とても無防備で…威厳を忘れた、幼く弱い子供の泣き顔。
「にぃ さ ま‥」
「──…!?」
強い動揺が男を襲う。
男は、両目を固く閉じた。
そして、獣の咆哮に似た大声とともに、渾身の力で刀を最後まで振り下ろした。
「おおおおおお!!!」
ザクリと、砂に刀身が埋まる
同時に散った赤い血が、白い砂塵を濡らした
....
「──……はぁ…はぁ…!
はぁ……ッッ───く………!!」
「‥ァ‥!?」
刀を振り下ろした男は血痕の付いた刀身を翻(ひるがえ)し、それを足元の砂へ突き立てた。
「王弟殿下は……!
今日(こんにち)、陽の国へと旅立たれた…」
捨てるように、荒々しく突き立てた。
「殿下は此処で狼共の餌食となられた。

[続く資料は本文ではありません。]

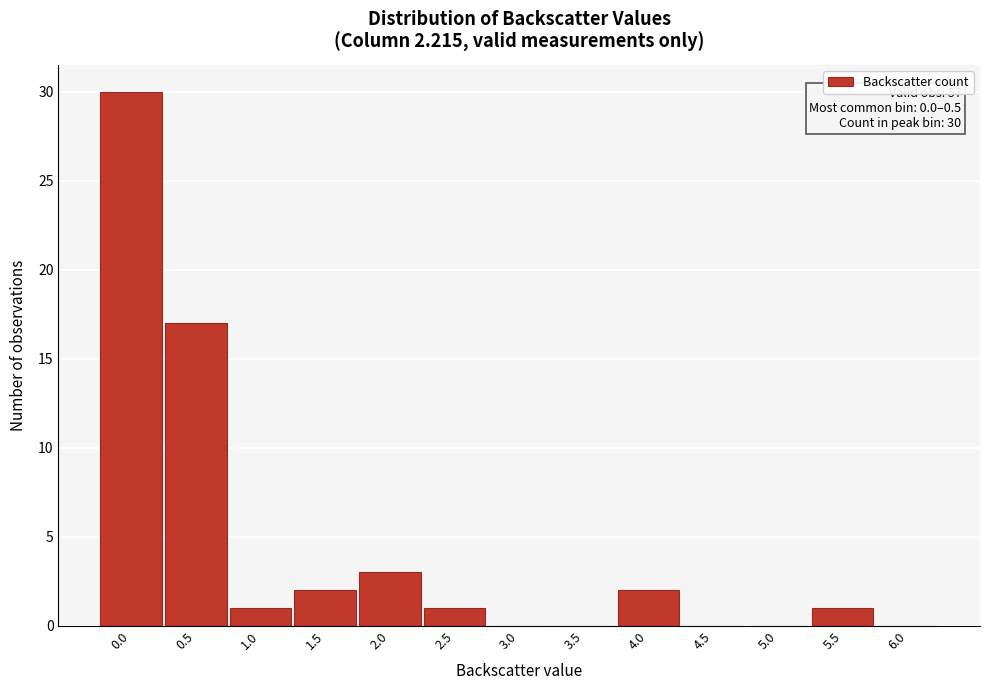

Reading right to left, transcribe all the data shown in this chart.

6.0=0	5.5=1	5.0=0	4.5=0	4.0=2	3.5=0	3.0=0	2.5=1	2.0=3	1.5=2	1.0=1	0.5=17	0.0=30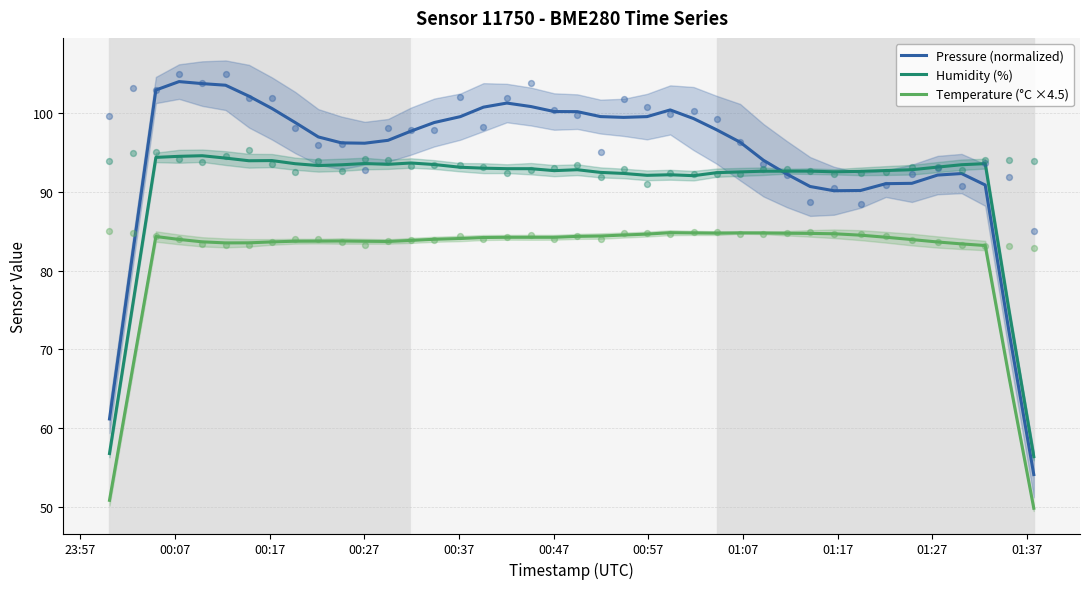

Which series has the widest spread of Y values?

Pressure (normalized)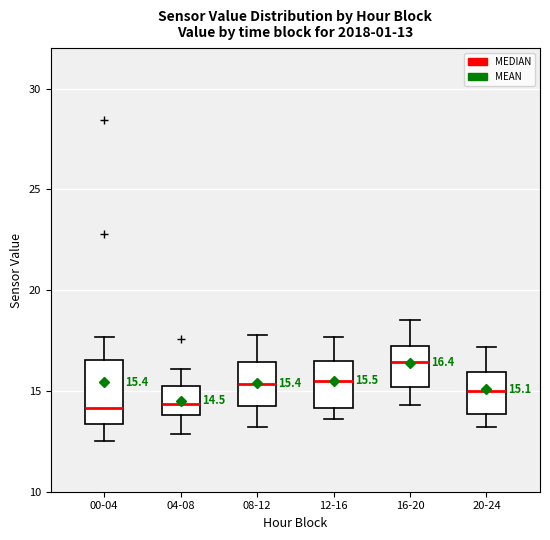

Comparing the boxes themselves (not the whiskers), which one is the tallest?

00-04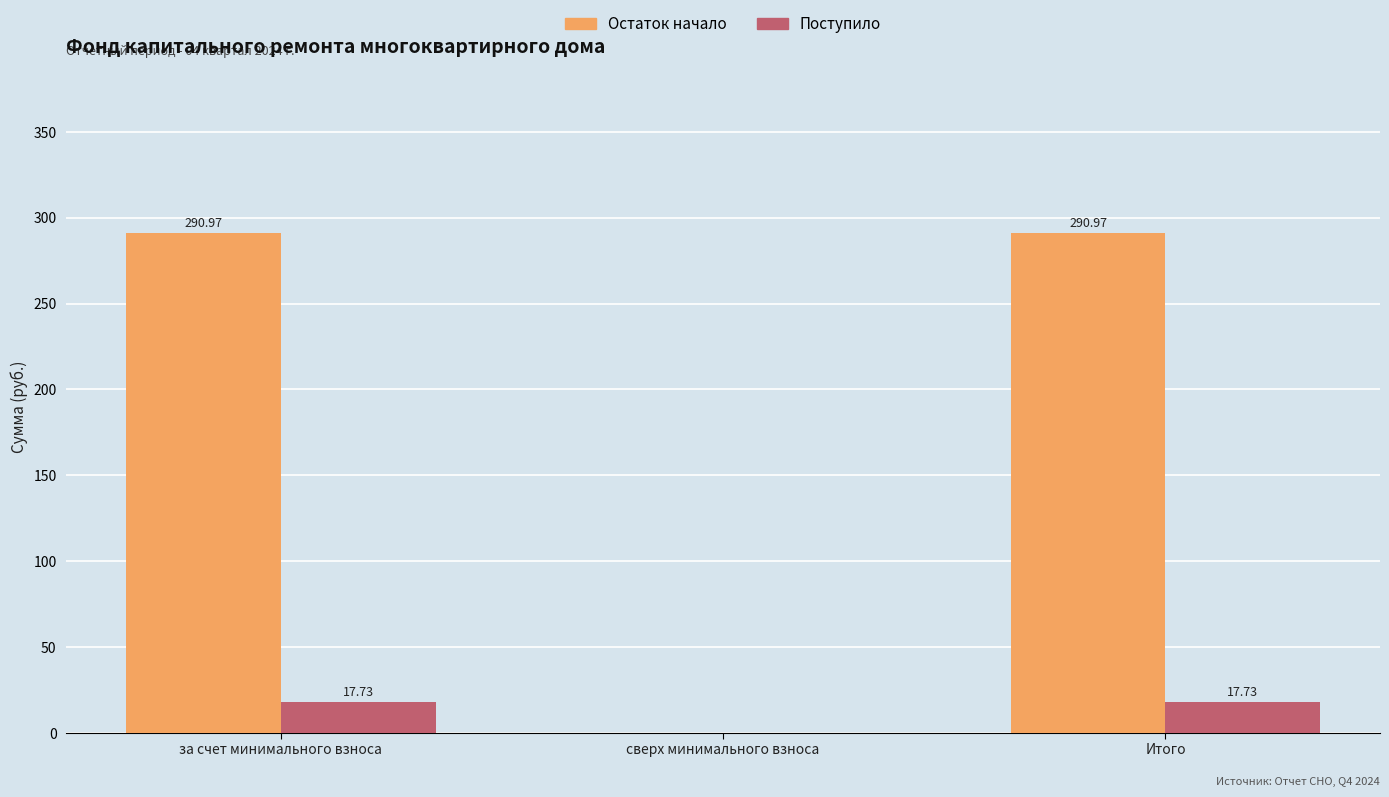

Between сверх минимального взноса and Итого, which series saw the biggest shift?

Остаток начало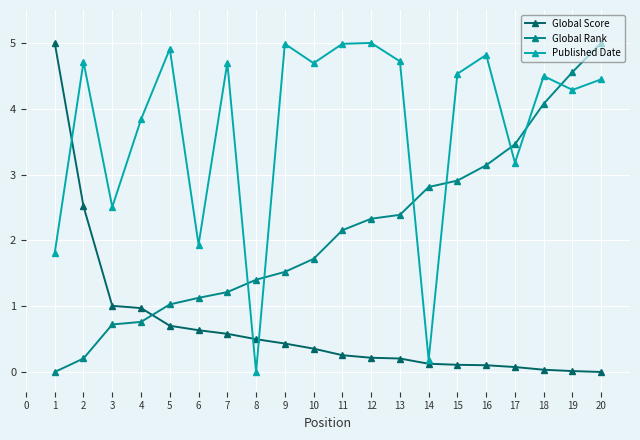

Which series changed the most between 5 and 16?

Global Rank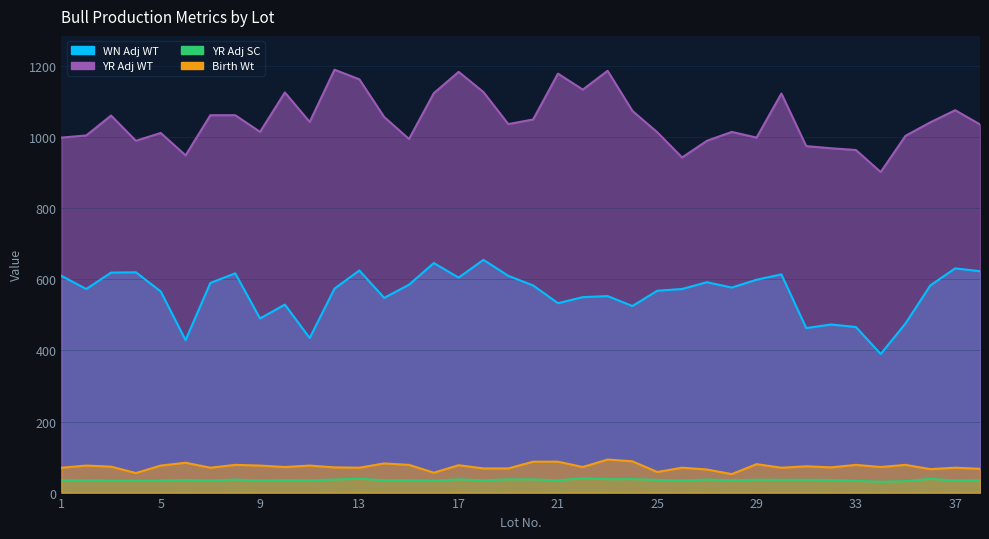

True or false: YR Adj SC and YR Adj WT intersect in this chart.

False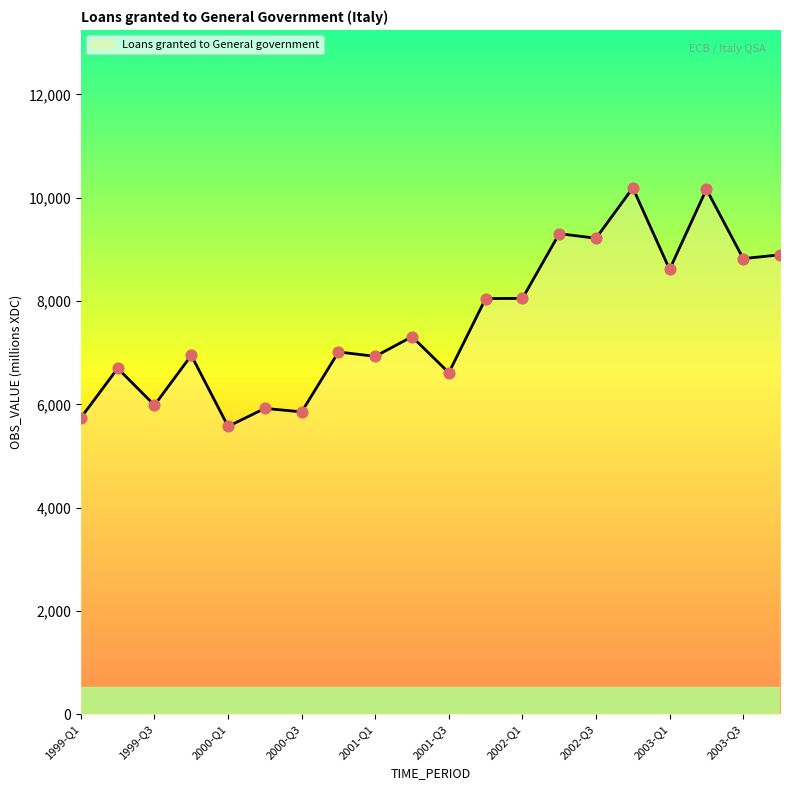

What is the difference between the maximum and minimum values?

4619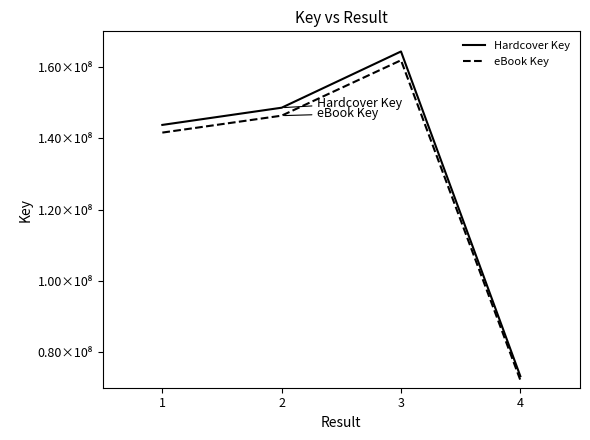

At how many categories does at least one series exceed 159989214?

1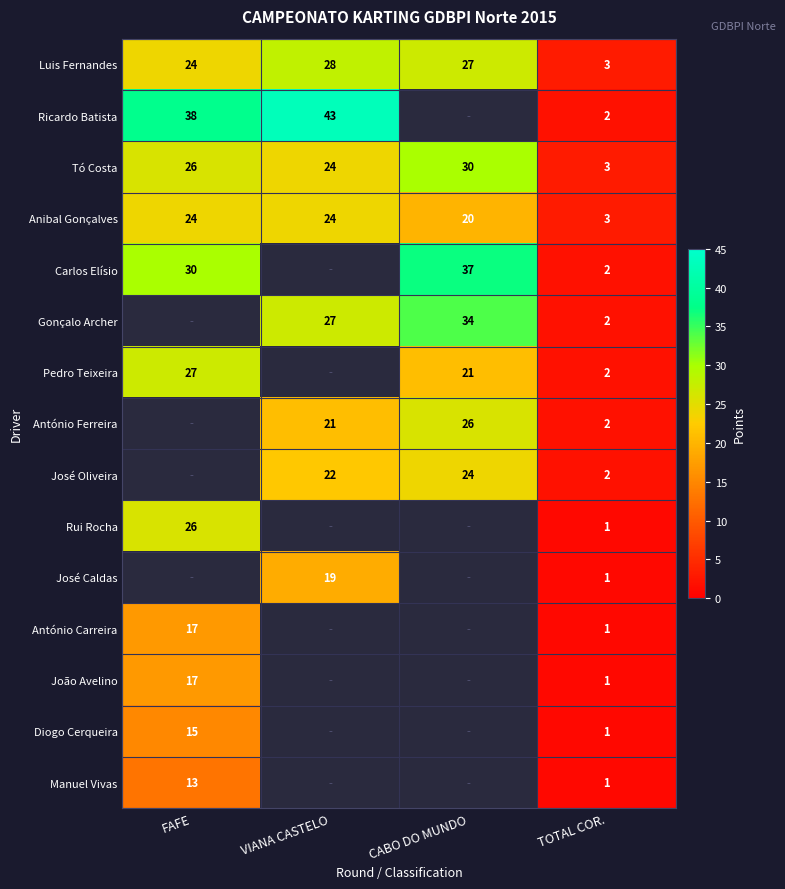

At how many categories does at least one series exceed 36?

3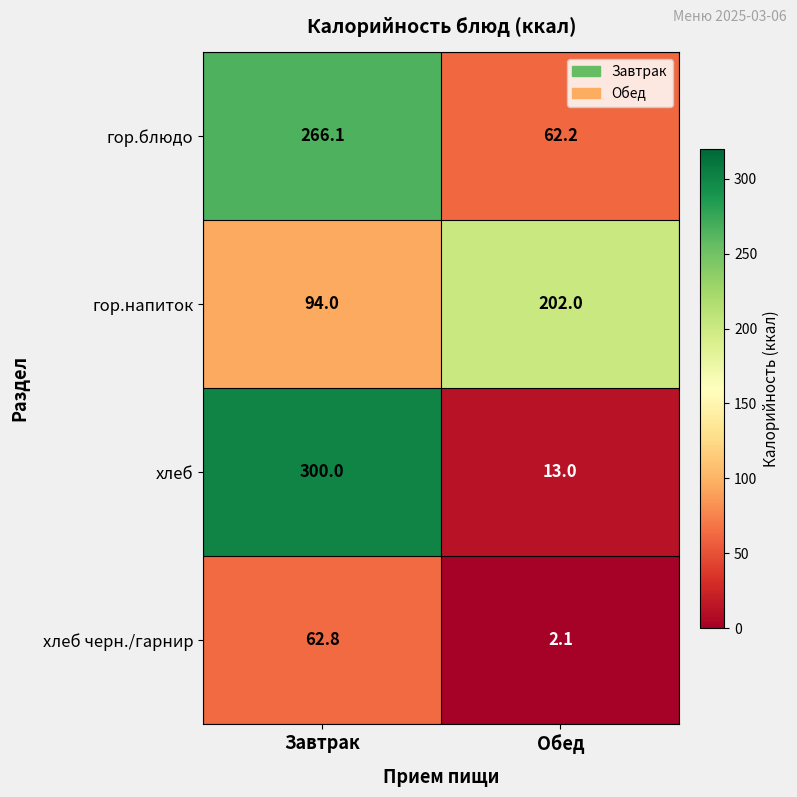

What is the difference between the highest and lowest values at Обед?

199.9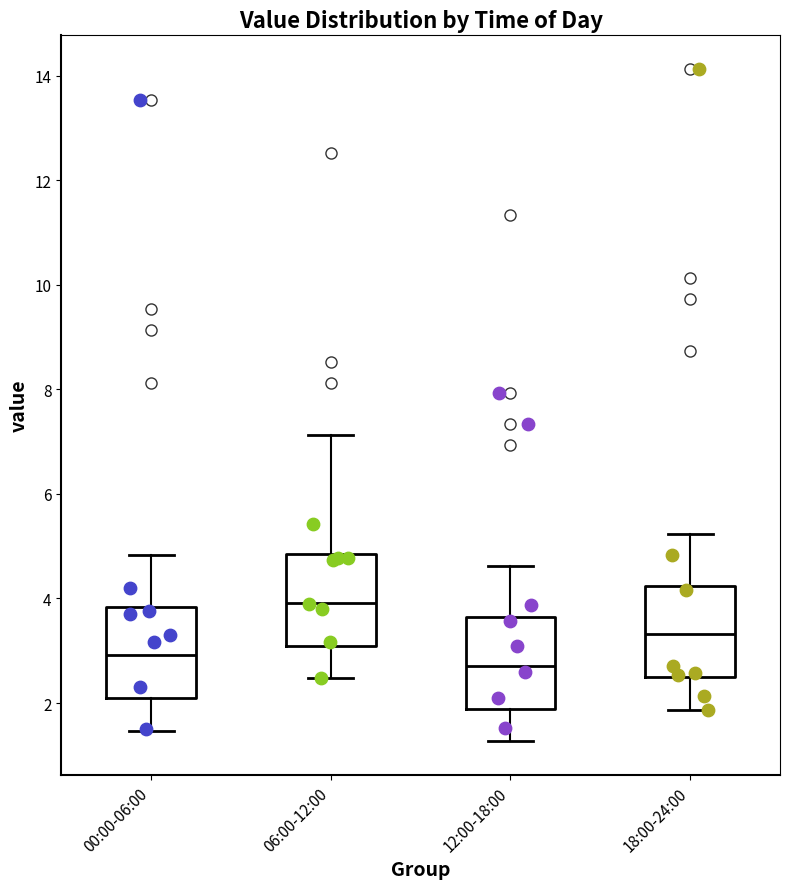

Where is the lower edge of the box for 06:00-12:00 on the y-axis? The values are not printed on the chart, so give them approximately, as read against the axis.

3.0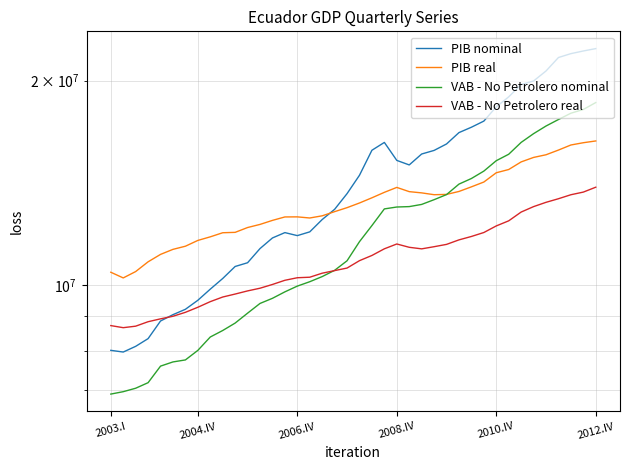

Is this an area chart (filled region under the line)?

No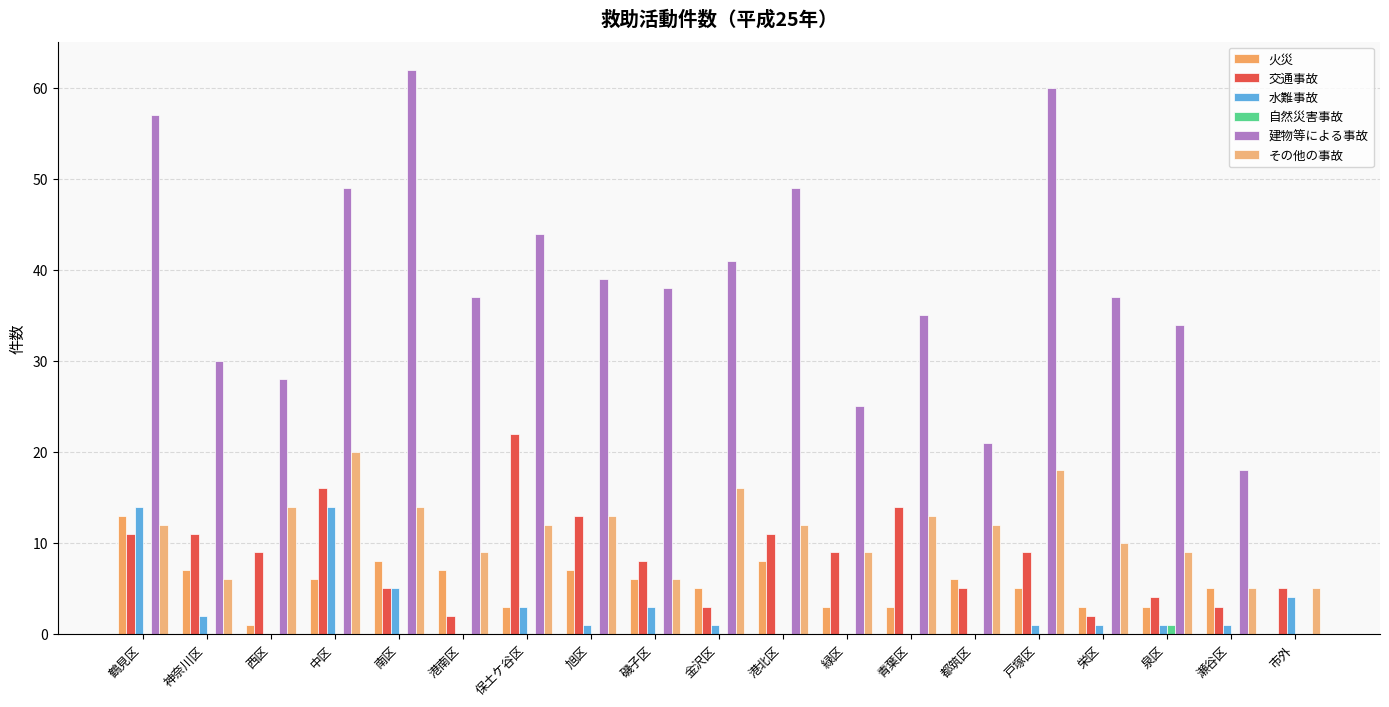

Which series has the largest range (max minus min)?

建物等による事故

御身は無残にも喰い尽くされ、唯一、持ち帰る事ができたのは」
そして男は少年の隣へ……片膝を付け、跪く。
力なく投げ出された少年の華奢な手に、自らの手を重ねて置いた。
「持ち帰るコトができ たのは──…
左の御指に宿りし此の刻印(こくいん)のみ…」
「──…」
重ねた男の手の隙間で…
新たな血が滲み出た。
細い指の断面
骨まで見える生々しい切り口──
そこからコロリと、剥がれ落ちた数本の指 ──
それをすくい取った男の掌から、ちょうどネズミの心臓のひとつほどを握り潰したぐらいの、そんな度合いの量の血が…ポタリとひとつ滴り落ちた。
その指には王族の証となる刻印がある。
痛みに呻いた少年の身体を抱えてラクダの背に寝かせると、革の羽織りを脱ぎ去り、それを少年に被せて鞍(くら)と固定した。
「ハァッ‥ッ‥ハァッ‥ ‥ナニ を‥!?」
「二度とお戻りくださるな」
そしてラクダの腹を平手打つ。
少年を乗せたラクダは一度大きく いななき、王都に背を向けて走り去った──。